Clemens has always loved the attention. From his awkward re-signings to his patented post season flame outs. Most recently, in the 2007 ALDS game three, he gave up two runs on four hits in the first two innings and by the third inning he pulled up lame and had to leave the game. Clemens put in similar post-season antics in 2005, 2004, 2003, 2001, 1999, and got himself ejected in 1990. He's the Barbara Streisand of pitchers.

Well now Clemens will receive all the attention he desires. The Rocket was singled out in nearly nine pages of the Mitchell Report, with much of the information on the seven-time Cy Young Award winner coming from McNamee himself. More than a dozen Yankees, past and present, were among the 75-plus players identified.

"According to McNamee, from the time that McNamee injected Clemens with Winstrol through the end of the 1998 season, Clemens' performance showed remarkable improvement," the report said. "During this period of improved performance, Clemens told McNamee that the steroids 'had a pretty good effect' on him."

McNamee also told investigators that "during the middle of the 2000 season, Clemens made it clear that he was ready to use steroids again. During the latter part of the regular season, McNamee injected Clemens in the buttocks four to six times with testosterone from a bottle labeled either Sustanon 250 or Deca-Durabolin."

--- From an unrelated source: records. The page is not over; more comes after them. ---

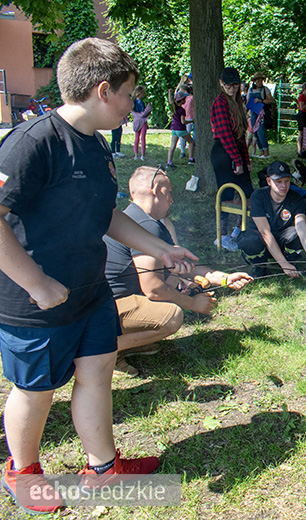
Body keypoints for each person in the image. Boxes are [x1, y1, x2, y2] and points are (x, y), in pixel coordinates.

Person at [0, 38, 198, 514]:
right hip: (35, 300)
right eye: (130, 95)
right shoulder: (32, 142)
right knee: (36, 389)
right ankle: (22, 472)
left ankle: (103, 469)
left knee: (97, 374)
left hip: (90, 290)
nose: (134, 106)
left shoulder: (95, 145)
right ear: (104, 91)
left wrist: (160, 248)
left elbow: (104, 212)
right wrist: (36, 283)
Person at [104, 166, 252, 376]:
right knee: (172, 316)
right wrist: (193, 304)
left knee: (172, 285)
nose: (172, 199)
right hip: (108, 309)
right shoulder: (146, 225)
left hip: (113, 304)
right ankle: (106, 351)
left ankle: (127, 343)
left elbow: (182, 266)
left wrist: (225, 279)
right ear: (156, 190)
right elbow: (154, 289)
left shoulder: (139, 219)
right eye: (169, 192)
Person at [237, 161, 306, 278]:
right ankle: (260, 265)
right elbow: (265, 233)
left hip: (282, 237)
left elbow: (301, 224)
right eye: (278, 182)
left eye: (286, 181)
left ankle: (291, 261)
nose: (284, 186)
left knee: (295, 234)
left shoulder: (296, 198)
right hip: (260, 239)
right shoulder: (258, 197)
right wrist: (283, 264)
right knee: (249, 241)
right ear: (268, 181)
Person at [211, 67, 252, 250]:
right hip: (222, 153)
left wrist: (246, 161)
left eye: (235, 84)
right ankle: (222, 236)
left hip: (236, 151)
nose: (231, 87)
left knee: (247, 193)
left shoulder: (237, 102)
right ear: (221, 83)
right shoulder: (220, 103)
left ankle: (238, 231)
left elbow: (240, 136)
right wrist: (236, 160)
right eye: (228, 83)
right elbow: (225, 134)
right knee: (226, 194)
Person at [248, 72, 273, 158]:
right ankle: (261, 151)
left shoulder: (265, 89)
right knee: (255, 134)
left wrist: (261, 101)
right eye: (257, 80)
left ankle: (266, 151)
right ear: (254, 81)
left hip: (262, 114)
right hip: (253, 114)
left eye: (261, 80)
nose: (259, 82)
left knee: (261, 132)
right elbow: (248, 102)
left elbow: (271, 100)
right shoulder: (250, 90)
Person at [167, 90, 194, 168]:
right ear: (181, 100)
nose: (185, 100)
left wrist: (169, 93)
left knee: (173, 145)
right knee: (191, 142)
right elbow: (183, 122)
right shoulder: (182, 110)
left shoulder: (173, 108)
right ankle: (191, 159)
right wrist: (192, 121)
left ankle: (169, 162)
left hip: (174, 129)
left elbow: (170, 101)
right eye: (184, 98)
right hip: (181, 129)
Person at [131, 84, 151, 161]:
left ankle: (136, 154)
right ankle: (143, 154)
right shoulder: (141, 102)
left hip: (136, 121)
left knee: (136, 138)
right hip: (142, 122)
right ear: (141, 93)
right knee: (143, 138)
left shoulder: (133, 102)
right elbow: (144, 112)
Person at [296, 82, 306, 157]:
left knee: (305, 132)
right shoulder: (301, 96)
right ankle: (299, 150)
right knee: (301, 133)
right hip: (302, 114)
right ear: (304, 89)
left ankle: (303, 149)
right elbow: (302, 107)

And, incredibly enough, ex-baseball player turned hatchet-man Jose Canseco was right all along. In his book Juiced: Wild Times, Rampant 'Roids, Smash Hits & How Baseball Got Big Canseco alleges that Roger Clemens had expert knowledge about steroids and suggested that he probably used steroids, based on the improvement in his performance after leaving the Red Sox. While not addressing the allegations directly, Clemens was dismissive of Canseco stating "I could care less" and "I've talked to some friends of his and I've teased them that when you're under house arrest and have ankle bracelets on, you have a lot of time to write a book."

Good one, Roger.


Update: By the way I would be remiss in my duties if I didn't predict that Sport's Illustrated's steroids-in-baseball watchdog Tom Verducci is no-doubt currently churning the froth on his latest venom filled anti-doping article for the magazine. Verducci relentlessly dogged Barry Bonds for well over a year during his pursuit of Hank Arron's home run title. He seems to have turned a blind eye to the obvious in Roger Clemens of whom he wrote in 2003, "Clemens' feats in the late stage of his career are remarkable."

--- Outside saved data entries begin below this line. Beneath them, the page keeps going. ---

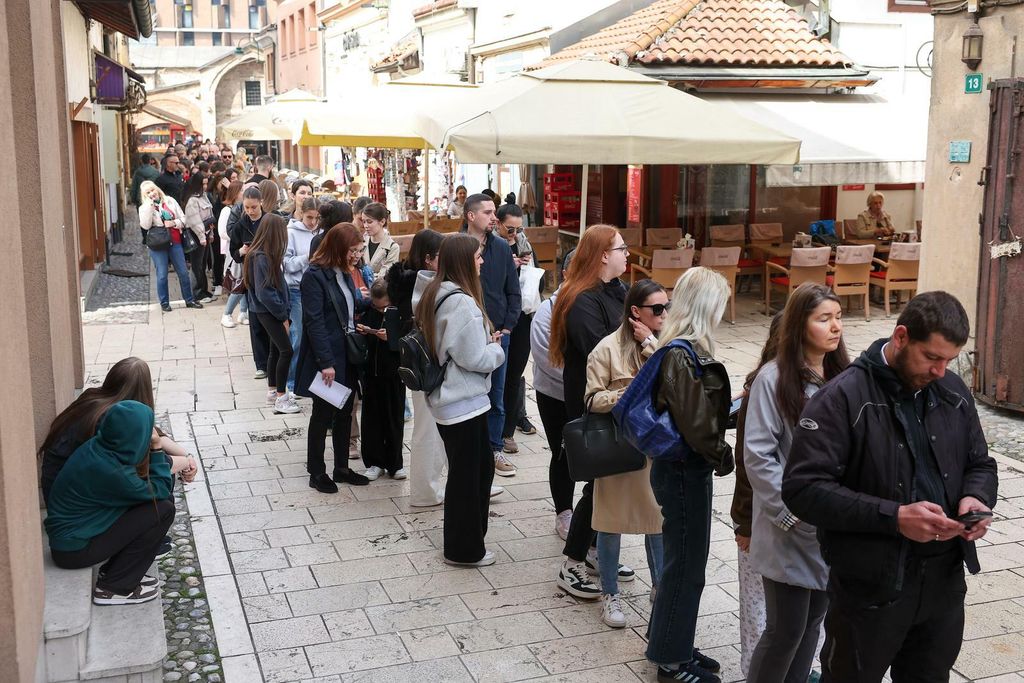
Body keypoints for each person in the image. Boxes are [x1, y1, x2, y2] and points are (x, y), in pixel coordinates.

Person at [783, 291, 999, 683]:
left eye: (949, 360)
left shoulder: (951, 390)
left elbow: (980, 463)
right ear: (900, 337)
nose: (940, 370)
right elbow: (803, 490)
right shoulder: (841, 399)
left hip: (943, 581)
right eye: (932, 357)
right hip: (870, 587)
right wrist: (895, 517)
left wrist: (975, 497)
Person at [744, 284, 849, 682]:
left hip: (830, 518)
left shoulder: (844, 375)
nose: (835, 326)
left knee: (813, 623)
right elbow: (757, 455)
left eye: (838, 317)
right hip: (789, 522)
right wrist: (790, 513)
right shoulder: (773, 379)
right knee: (785, 627)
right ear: (798, 323)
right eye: (824, 318)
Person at [644, 267, 734, 683]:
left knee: (684, 564)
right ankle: (671, 663)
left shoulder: (680, 349)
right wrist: (723, 455)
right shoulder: (683, 353)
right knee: (684, 566)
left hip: (680, 469)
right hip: (683, 471)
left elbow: (697, 414)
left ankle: (674, 643)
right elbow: (697, 426)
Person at [549, 224, 629, 600]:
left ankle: (596, 550)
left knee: (609, 481)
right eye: (621, 248)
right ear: (602, 255)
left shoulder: (616, 290)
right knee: (599, 482)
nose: (627, 254)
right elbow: (604, 349)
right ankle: (572, 562)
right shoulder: (581, 299)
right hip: (594, 400)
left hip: (617, 398)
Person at [416, 233, 505, 566]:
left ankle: (464, 545)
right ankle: (464, 550)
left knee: (468, 474)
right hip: (462, 402)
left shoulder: (435, 291)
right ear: (465, 262)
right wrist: (495, 349)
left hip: (448, 400)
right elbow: (473, 357)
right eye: (478, 257)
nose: (482, 262)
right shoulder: (462, 302)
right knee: (471, 478)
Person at [585, 279, 668, 628]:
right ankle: (609, 592)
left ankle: (661, 587)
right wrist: (626, 395)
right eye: (658, 309)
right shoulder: (606, 349)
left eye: (667, 307)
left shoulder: (665, 344)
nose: (665, 315)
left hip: (655, 447)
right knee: (610, 523)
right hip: (618, 451)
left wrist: (652, 348)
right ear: (636, 311)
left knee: (658, 522)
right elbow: (591, 399)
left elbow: (678, 383)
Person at [45, 401, 180, 605]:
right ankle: (113, 589)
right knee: (163, 508)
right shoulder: (113, 471)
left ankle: (116, 573)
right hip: (74, 550)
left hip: (76, 536)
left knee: (160, 504)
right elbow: (159, 490)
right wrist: (156, 448)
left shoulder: (100, 446)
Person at [39, 357, 196, 506]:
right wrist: (185, 463)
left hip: (64, 490)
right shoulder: (106, 418)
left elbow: (154, 434)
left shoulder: (94, 398)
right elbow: (145, 467)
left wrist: (185, 455)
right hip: (72, 500)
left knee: (161, 477)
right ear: (144, 391)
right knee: (161, 489)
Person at [295, 224, 371, 491]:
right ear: (338, 248)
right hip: (328, 357)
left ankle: (342, 468)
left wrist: (376, 300)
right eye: (352, 250)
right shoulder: (314, 277)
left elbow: (348, 305)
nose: (356, 256)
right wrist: (326, 363)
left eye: (359, 251)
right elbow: (314, 322)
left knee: (345, 411)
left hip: (347, 354)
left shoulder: (345, 272)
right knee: (323, 414)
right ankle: (316, 472)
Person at [731, 313, 783, 678]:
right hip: (762, 521)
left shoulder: (830, 385)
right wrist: (745, 523)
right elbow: (748, 465)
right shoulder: (762, 389)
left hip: (808, 528)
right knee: (759, 612)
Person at [462, 193, 522, 477]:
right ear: (471, 216)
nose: (494, 217)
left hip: (499, 333)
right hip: (466, 333)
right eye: (487, 212)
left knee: (496, 395)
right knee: (469, 393)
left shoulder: (500, 248)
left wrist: (508, 325)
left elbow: (513, 290)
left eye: (493, 212)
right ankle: (470, 450)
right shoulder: (456, 246)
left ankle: (494, 449)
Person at [390, 229, 447, 506]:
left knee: (434, 425)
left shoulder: (408, 280)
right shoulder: (421, 284)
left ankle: (434, 485)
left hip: (419, 361)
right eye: (441, 256)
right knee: (426, 426)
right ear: (428, 259)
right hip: (424, 362)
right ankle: (425, 491)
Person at [243, 213, 300, 415]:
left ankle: (274, 391)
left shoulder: (263, 254)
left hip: (267, 310)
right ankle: (281, 397)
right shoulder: (261, 257)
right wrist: (283, 314)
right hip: (268, 311)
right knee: (286, 351)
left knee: (276, 350)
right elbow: (265, 291)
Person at [530, 288, 573, 539]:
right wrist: (585, 382)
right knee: (562, 453)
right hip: (555, 394)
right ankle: (564, 511)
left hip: (595, 392)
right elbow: (546, 358)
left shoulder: (600, 300)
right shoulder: (548, 311)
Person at [496, 200, 537, 455]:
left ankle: (508, 430)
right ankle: (497, 430)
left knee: (514, 376)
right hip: (501, 317)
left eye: (519, 229)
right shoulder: (492, 247)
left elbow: (534, 276)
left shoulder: (524, 244)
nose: (515, 234)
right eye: (510, 229)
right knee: (498, 377)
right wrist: (509, 267)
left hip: (523, 315)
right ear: (498, 224)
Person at [357, 279, 407, 480]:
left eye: (384, 306)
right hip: (371, 374)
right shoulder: (368, 312)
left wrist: (392, 338)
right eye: (377, 307)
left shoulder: (399, 314)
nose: (381, 310)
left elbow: (408, 341)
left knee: (394, 419)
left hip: (394, 375)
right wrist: (364, 331)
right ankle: (374, 462)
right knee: (371, 420)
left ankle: (395, 463)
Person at [138, 180, 202, 313]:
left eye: (152, 190)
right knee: (162, 274)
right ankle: (164, 303)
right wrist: (150, 207)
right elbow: (145, 225)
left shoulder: (170, 201)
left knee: (183, 272)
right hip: (158, 243)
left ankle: (189, 300)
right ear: (144, 196)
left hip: (175, 240)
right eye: (147, 193)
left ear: (157, 189)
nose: (151, 194)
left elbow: (184, 219)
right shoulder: (144, 208)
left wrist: (173, 223)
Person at [283, 197, 320, 391]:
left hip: (315, 289)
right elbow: (287, 264)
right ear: (301, 214)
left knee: (314, 334)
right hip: (296, 289)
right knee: (297, 335)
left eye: (316, 218)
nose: (313, 222)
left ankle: (308, 377)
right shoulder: (291, 233)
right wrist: (308, 258)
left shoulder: (321, 232)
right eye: (309, 217)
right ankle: (292, 380)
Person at [183, 171, 215, 303]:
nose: (206, 186)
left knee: (202, 265)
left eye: (207, 183)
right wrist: (202, 237)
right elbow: (194, 221)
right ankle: (197, 293)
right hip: (197, 236)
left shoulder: (204, 197)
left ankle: (204, 290)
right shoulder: (192, 200)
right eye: (203, 184)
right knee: (197, 265)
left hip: (206, 234)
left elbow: (210, 215)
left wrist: (210, 234)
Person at [219, 180, 247, 328]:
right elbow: (222, 232)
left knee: (244, 282)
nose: (244, 193)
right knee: (238, 282)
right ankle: (227, 314)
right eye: (242, 190)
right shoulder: (227, 210)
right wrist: (239, 239)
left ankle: (243, 312)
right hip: (235, 250)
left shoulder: (245, 209)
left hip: (244, 250)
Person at [361, 202, 400, 278]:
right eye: (363, 221)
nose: (365, 226)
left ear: (382, 222)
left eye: (369, 222)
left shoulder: (392, 247)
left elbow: (385, 276)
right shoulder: (362, 242)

Almost magical, isn't it Tom? If you can stomach the whole article it's here.

Which brings me to this, an excellent piece by Jeff Pearlman of Slate, written in 2006.

Likewise, when I look at Roger Clemens, I wonder: Where's the investigative digging? Like Bonds, Clemens is a larger-than-life athletic specimen. Like Bonds, Clemens is producing at an age when most of his peers are knitting. Unlike Bonds, Clemens does not have journalists breathing down his neck. Instead, the hometown Houston Chronicle has covered his recent re-signing with the Astros as a time for unmitigated celebration. Forget combing through his garbage for vials—I just want the Chronicle to ask Clemens whether he's used. Is the Rocket cheating? Again, I don't know. But doesn't someone have to at least try and find out?

"A lot of baseball writers are drunks or cheat on their wives," says Jose de Jesus Ortiz, the Chronicle's Astros beat writer. "I would never question anybody unless I have evidence. It's unfair to feel that just because of Bonds now we're required to question everyone about their methods."

Is it unfair to pester individual athletes about steroids? Maybe. Is it the right thing to do journalistically? Without a doubt.
My sentiments exactly. Now all the writers, like Verducci, who butter their bread with anti-doping columns, who ridiculed Canseco and his book, can act stunned about the great Roger Clemens.

And, finally, I dug this quote up from Hank Aaron himself. "A guy can take steroids, drugs, whatever. He still has to be able to hit that Roger Clemens 96-mile-an-hour fastball. Steroids don't help you hit that fastball."

No one imagined the fastball could be hopped up on 'roids too?